I once participated in a guided meditation that went something like this: Start with your feet. Imagine them bursting into flame. The flame grows hotter and hotter, changing colors as it heats from orange to red to blue and finally to white as the blaze becomes hotter than fire is capable of becoming, transcending itself, passing brightly through the threshold. The conflagration then reaches from your feet to your abdomen and spreads upwards throughout your body until your whole self is a single white flame, immaculate. And now the space beyond your body catches fire as well. And the process repeats itself. It’s as if the world is falling into you, and, through your gaze, is converted also into a pure white inferno. All the universe is white. It empties.

The idea behind icon painting is that the image being depicted isn’t merely a likeness of something else and thereby intended to make the reality and the majesty of the original object present. Icon painting, in the words of Ivan Illich, “is understood as a threshold between two incommensurable worlds, from the perishable and provisional to the imperishable and eternal; from the world of death into the world of life.” As such, unlike the secular image, the religious icon takes on a peculiar sacredness all its own, one that isn’t cast off from another source but which exists within the image itself, as a vision of invisibility. The icon isn’t merely an imitation or copy or even an expression of sacredness but something through which the eternal light radiates directly into the viewer’s eye, an image both borne and conveyed by intrinsic holiness, which holds life and death in its expression.

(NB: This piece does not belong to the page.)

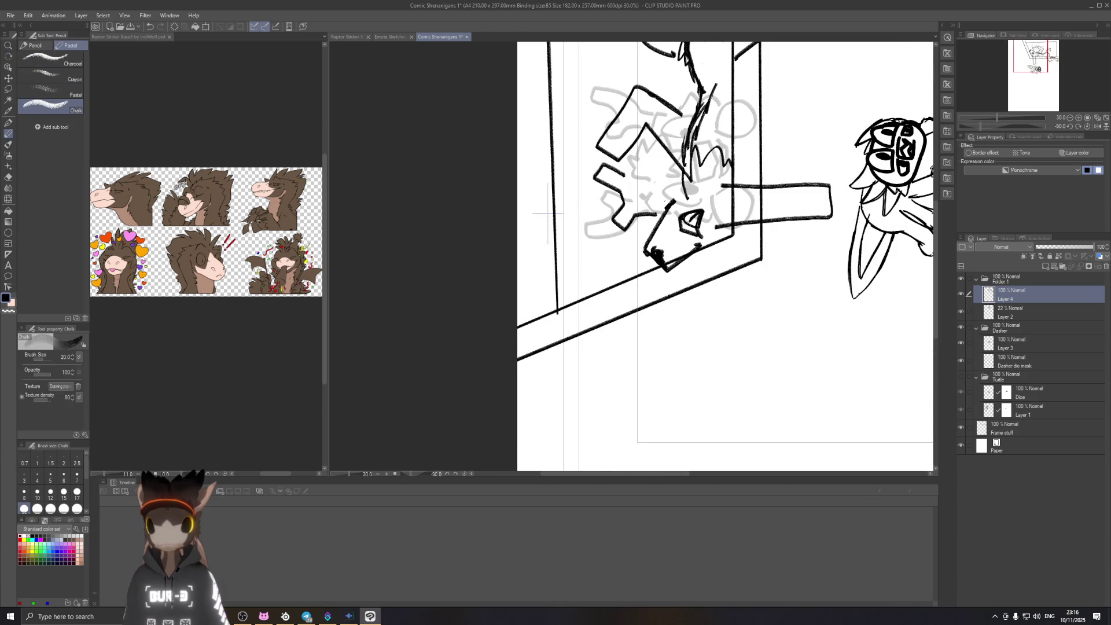
left_click_drag(548, 213, 529, 274)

Western art, by contrast, in attempting “to hold the mirror up to nature,” assumes a certain inevitable poverty in the image. No matter how precisely the image is depicted, it remains a copy, an inferior to the original. And after nature itself, the original original, is successfully converted through the forces of civilization into a commodity, into yet another representation, another image—when nature itself becomes a mere embodiment of its pseudo essence, of the ‘spirit’ it contains, then the entire world becomes a prison from which we futilely struggle to escape. Nothing we see is whole and separable, and the world of dearth that imprisons us, becomes, like suicide as a means of escaping one's fear of death, our hope for salvation. We look to the spectacle to lead us away from the spectacle.

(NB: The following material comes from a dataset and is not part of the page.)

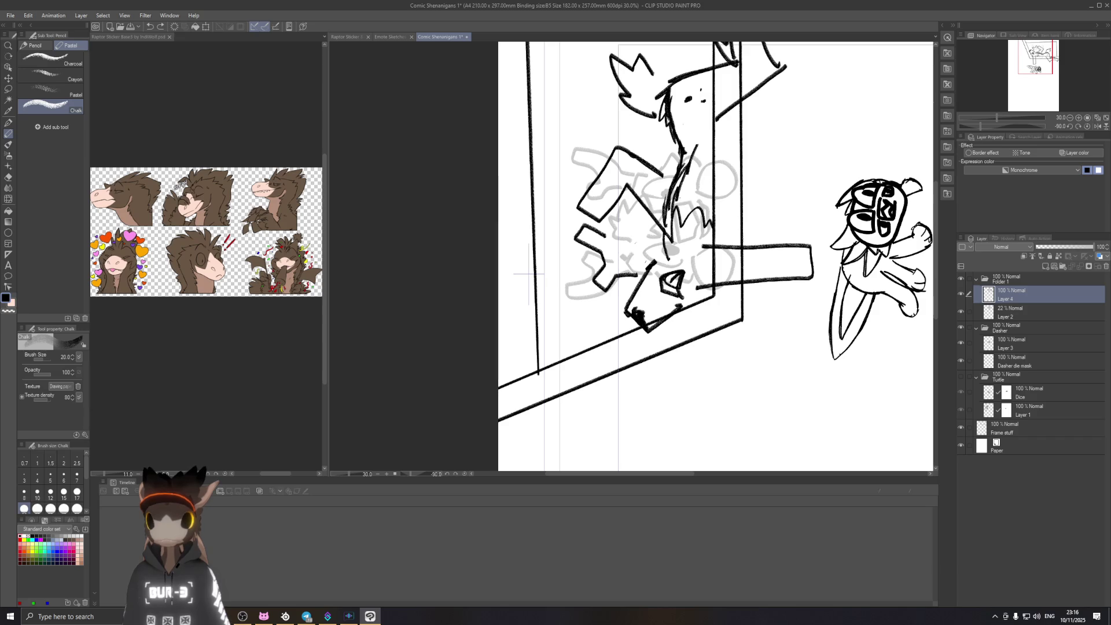
key("ctrl+z")
key("ctrl+z")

In such a world, the very essence of self implies a neediness. The self becomes a scarcity—something with tangible and real needs and that begs for fulfillment. The world becomes a problem that has to be solved, except that to solve it would destroy creation, because the world can’t exist except as a problem. One helps one’s neighbor because one’s neighbor has needs that one can fulfill, weaknesses that can be compensated for, and the self looks to the outer world to grow not more complete (that’s impossible in a world of duplicating selves) but larger and more resolved, more alien and more invincible. Since everything mirrors something else, satisfaction can never be achieved, even in a world exclusively dedicated to need fulfillment. The original, which is itself a copy, forever reaches back to the form that gave it birth, a form that doesn’t exist. Consequently, our ‘real’ faces are worn like masks while we wait for the right actual mask to be covered by, and we look for love the same way that we look for a new television—by shopping. Relationships become exchanges. Once the world has been reified—once everything becomes a symbol for something else, and once thought (“I think therefore I am”) and the contingent idea of the mind as ruler and creator, becomes the foundation of existence, then the whole world is unified, with only one reality. Everything is borne of the one great law, product of the great mind, and subsequently, as shards reflecting shards, the other, mediated to us by specialists, loses her otherness. No one, including one’s self, is real; one merely symbolizes the real. And the sacred is forever diverted, like endless reflections in opposing mirrors.

The Medieval icon painters never bothered with new techniques such as perspective, the Golden Ratio, or foreshortening techniques, because they weren’t motivated to approximate an outer reality. The simplicity of the image was important because the image was meant to inspire contemplation, a meditative gaze through which a new reality could be entered and explored, and thereby required a certain amount of undefined space and a minimalist formation. The image wasn’t about something, after all. It was the thing itself—and asked not to be interpreted but cherished.

As I stare outside at the snow, I’m thinking about the way Zen Buddhists begin each meditation session with the chiming of a bell: a loud clang that expands and slowly ebbs into silence, empties, like white glowing from out of the darkness and falling again on white, extinguishing itself.

I remember when I was twenty one years old and I had just come back to Utah after a six month long internship in Washington DC. I was forced to stay with my parents until I found a new apartment, and, one night, as I had done throughout my childhood, I pulled the trampoline up next to the glass doors of my bedroom, and I slept outside. But I didn’t enjoy it the way I did as a child. The stars that used to amaze me and keep me awake for hours were no longer so appealing. They were still beautiful, but they were just stars, silent deaf stars that only the right interpretation could make meaningful. They didn’t look back at me.

Twenty years later, as I look out my window and watch the snow fall, I’m learning how to see again.